VAX-11シリーズはPDP-11との互換モードがあり、これによってRSX-11や何ならRT-11を動かすこともできたが、V-11やMicroVAXを選んだ時点でこの選択肢はなくなった。このため、新しいRTOSはRT-11との互換性を考える必要がなかった(というか、互換性を捨てるためにMicroVAXをターゲットにした可能性すらある)。この新RTOSの開発の指揮を執ったのは、その後MicrosoftでWindows NTを開発したことでも有名なDave Cutler氏である。RSX-11やVAX/VMS(VAX-11の上で動くDEC独自のOS)の開発に携わった後の仕事がこれである。開発開始はV-11とほぼ同じ1979年末であったが、最初のバージョンはわずか18カ月で完成した。当初はVAX ELAN(Executive for Local Area Network)という名称だったが、既にElanという商標が欧州で利用されていたため、これを避けるためにELNと改称し、VAXELNとなったらしい。

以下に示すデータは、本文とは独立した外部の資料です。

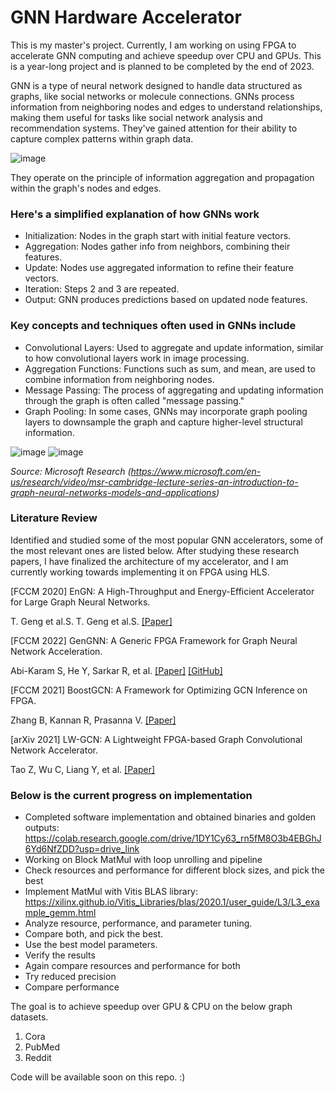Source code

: # GNN Hardware Accelerator
 This is my master's project. Currently, I am working on using FPGA to accelerate GNN computing and achieve speedup over CPU and GPUs. This is a year-long project and is planned to be completed by the end of 2023. 

GNN is a type of neural network designed to handle data structured as graphs, like social networks or molecule connections. GNNs process information from neighboring nodes and edges to understand relationships, making them useful for tasks like social network analysis and recommendation systems. They've gained attention for their ability to capture complex patterns within graph data.

![image](https://github.com/bhavinpt/gnn-hw-accelerator/assets/117598876/760a7a76-f1d5-48f4-a23b-efbaf6fea78e)

They operate on the principle of information aggregation and propagation within the graph's nodes and edges. 

### Here's a simplified explanation of how GNNs work

- Initialization: Nodes in the graph start with initial feature vectors.
- Aggregation: Nodes gather info from neighbors, combining their features.
- Update: Nodes use aggregated information to refine their feature vectors.
- Iteration: Steps 2 and 3 are repeated.
- Output: GNN produces predictions based on updated node features.

### Key concepts and techniques often used in GNNs include

- Convolutional Layers: Used to aggregate and update information, similar to how convolutional layers work in image processing.
- Aggregation Functions: Functions such as sum, and mean, are used to combine information from neighboring nodes.
- Message Passing: The process of aggregating and updating information through the graph is often called "message passing."
- Graph Pooling: In some cases, GNNs may incorporate graph pooling layers to downsample the graph and capture higher-level structural information.

![image](https://github.com/bhavinpt/gnn-hw-accelerator/assets/117598876/ac02edf6-69ff-4331-9556-884dd2fcf256)
![image](https://github.com/bhavinpt/gnn-hw-accelerator/assets/117598876/ad5cc82a-9257-4587-b1b0-26a82c4064c3)

_Source: Microsoft Research (https://www.microsoft.com/en-us/research/video/msr-cambridge-lecture-series-an-introduction-to-graph-neural-networks-models-and-applications)_


### Literature Review
Identified and studied some of the most popular GNN accelerators, some of the most relevant ones are listed below.
After studying these research papers, I have finalized the architecture of my accelerator, and I am currently working towards implementing it on FPGA using HLS. 

[FCCM 2020] EnGN: A High-Throughput and Energy-Efficient Accelerator for Large Graph Neural Networks.

T. Geng et al.S. T. Geng et al.S. [[Paper]](https://arxiv.org/pdf/2201.08475)

[FCCM 2022] GenGNN: A Generic FPGA Framework for Graph Neural Network Acceleration.

Abi-Karam S, He Y, Sarkar R, et al. [[Paper]](https://arxiv.org/pdf/2201.08475) [[GitHub]](https://github.com/sharc-lab/gengnn)

[FCCM 2021] BoostGCN: A Framework for Optimizing GCN Inference on FPGA.

Zhang B, Kannan R, Prasanna V. [[Paper]](https://ieeexplore.ieee.org/abstract/document/9444065)

[arXiv 2021] LW-GCN: A Lightweight FPGA-based Graph Convolutional Network Accelerator.

Tao Z, Wu C, Liang Y, et al. [[Paper]](https://arxiv.org/abs/2111.03184)

### Below is the current progress on implementation

- Completed software implementation and obtained binaries and golden outputs: https://colab.research.google.com/drive/1DY1Cy63_rn5fM8O3b4EBGhJ6Yd6NfZDD?usp=drive_link
- Working on Block MatMul with loop unrolling and pipeline
- Check resources and performance for different block sizes, and pick the best
- Implement MatMul with Vitis BLAS library: https://xilinx.github.io/Vitis_Libraries/blas/2020.1/user_guide/L3/L3_example_gemm.html
- Analyze resource, performance, and parameter tuning.
- Compare both, and pick the best. 
- Use the best model parameters.
- Verify the results
- Again compare resources and performance for both
- Try reduced precision
- Compare performance

The goal is to achieve speedup over GPU & CPU on the below graph datasets.

1. Cora
2. PubMed
3. Reddit

Code will be available soon on this repo. :)
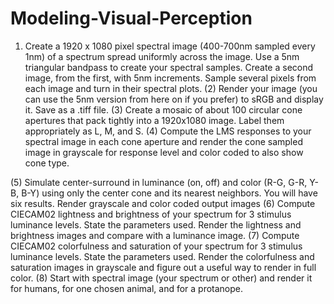 # Modeling-Visual-Perception

1) Create a 1920 x 1080 pixel spectral image (400-700nm sampled every 1nm) of a spectrum
spread uniformly across the image. Use a 5nm triangular bandpass to create your spectral
samples. Create a second image, from the first, with 5nm increments. Sample several pixels
from each image and turn in their spectral plots. 
(2) Render your image (you can use the 5nm version from here on if you prefer) to sRGB and
display it. Save as a .tiff file. 
(3) Create a mosaic of about 100 circular cone apertures that pack tightly into a 1920x1080
image. Label them appropriately as L, M, and S. 
(4) Compute the LMS responses to your spectral image in each cone aperture and render the
cone sampled image in grayscale for response level and color coded to also show cone type.

(5) Simulate center-surround in luminance (on, off) and color (R-G, G-R, Y-B, B-Y) using only
the center cone and its nearest neighbors. You will have six results. Render grayscale and color
coded output images 
(6) Compute CIECAM02 lightness and brightness of your spectrum for 3 stimulus luminance
levels. State the parameters used. Render the lightness and brightness images and compare
with a luminance image. 
(7) Compute CIECAM02 colorfulness and saturation of your spectrum for 3 stimulus luminance
levels. State the parameters used. Render the colorfulness and saturation images in grayscale
and figure out a useful way to render in full color.
(8) Start with spectral image (your spectrum or other) and render it for humans, for one chosen
animal, and for a protanope.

VAXELNはVAXアーキテクチャ上でリアルタイム制御を行う用途に向けて開発されたRTOSである。特徴は以下の通りで、これらだけ見るとよくあるRTOSという感じである。
さすがにディスクレスでのブートはできない(ネットワークブートは可能だった)が、メモリフットプリントは相応に小型化されていた。ただし、VAXELNの最大の特徴は、なぜかカーネルがPascalで記述されていたことだ。なぜかは不明(昔どこかで理由を見かけた覚えがあるのだが、もう確認できない)である。筆者はカーネルコードを見たことがあるのだが、確かにPascalで記述されていた。ちなみにアプリケーション向けにはPascal以外にCとFortran、それとAdaのサポートがあった。
このAdaは、当時DoD(米国防総省)がアプリケーションの記述言語にAdaを指定し、かつそのAdaの開発環境の認証を行っていたこともあり、米軍向けのシステムはDoDの認証を受けたシステム上で、やはり認証を受けたAdaコンパイラを使って記述する必要があった。VAXELNはAdaの実行環境に関してDoDの認証を受けており、またDECはVAXELN用にDoDの認証を受けたAdaコンパイラを提供していた関係で、米軍向けにMicroVAXやVAX+VAXELNという構成で納入するケースが非常に多かった。どうかすると軍用向けのインタフェース(例えばMIL-1553-B)用のAdaで記述されたドライバなんてものが存在しており、それもVAXELN上で動作した。こういう、非常に特定の用途向けにVAXELNは重用されることになった。